Na Primavera tenho sempre companhia. Flores silvestre brotam aos milhares em meu redor, enfeitam-me, fazem-me sentir feliz. Os pequeninos miosótis são um encanto e formam um tapete de verde e azul em volta dos troncos dos centenários e frondosos sobreiros que proporcionam sombra nos dias mais quentes. As aves fazem os ninhos nessas e em outras árvores que cobrem este maravilhoso recanto. Há uma cantoria permanente em cada amanhecer, são melodias únicas, concertos musicais inimitáveis e de uma sonoridade tão bela que só é possível imagina-la num sonho. Às vezes passam por aqui barcos como eu e outros de maiores dimensões que provocam ondulações mais fortes do que as das suaves brisas que apenas me embalam. Então transformo-me, deixo por momentos de ser um troco de madeira à deriva para me metamorfosear em delicada ave, num cisne inspirador de orquestrações musicais de sonho ou elegante garça-cinzenta igual às que muitas vezes procuram protecção em cima do meu corpo e ali dormem toda a noite protegidas. Sim descendo de uma árvore como estas que me acompanham perfiladas nas margens do rio. Sou feito de terra e de água como os humanos.

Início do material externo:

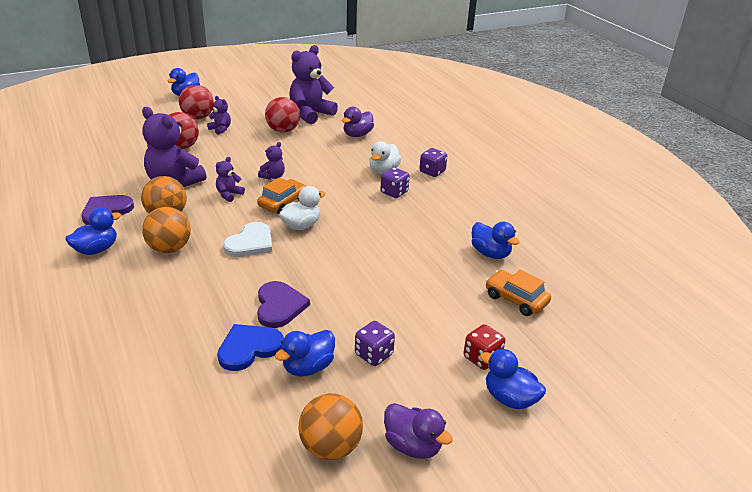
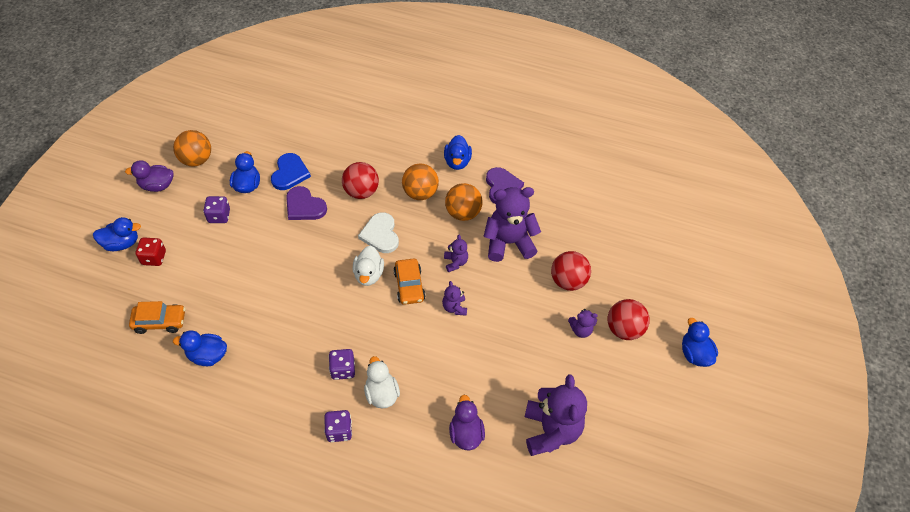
camera: 135 degrees right, 20 degrees up
(283, 130) = (534, 377): red ball -> red ball (361, 192)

Ainda navego ao longo deste maravilhoso curso de água. Percorro lugares inacessíveis por terra, sinto que o rio sente e partilho com ele a minha vida.

Um dia acabarei aqui neste recanto a ver passar jovens embarcações carregadas de gente que vai conhecer o Alto Douro, a escutar os maviosos sons da natureza, a deixar que um dia  seja ela a fechar-me os olhos para sempre. O rio Douro ficará por aqui a recordar-me e haverá noites em que feliz, caminharei sobre as suas águas como se fosse um barco.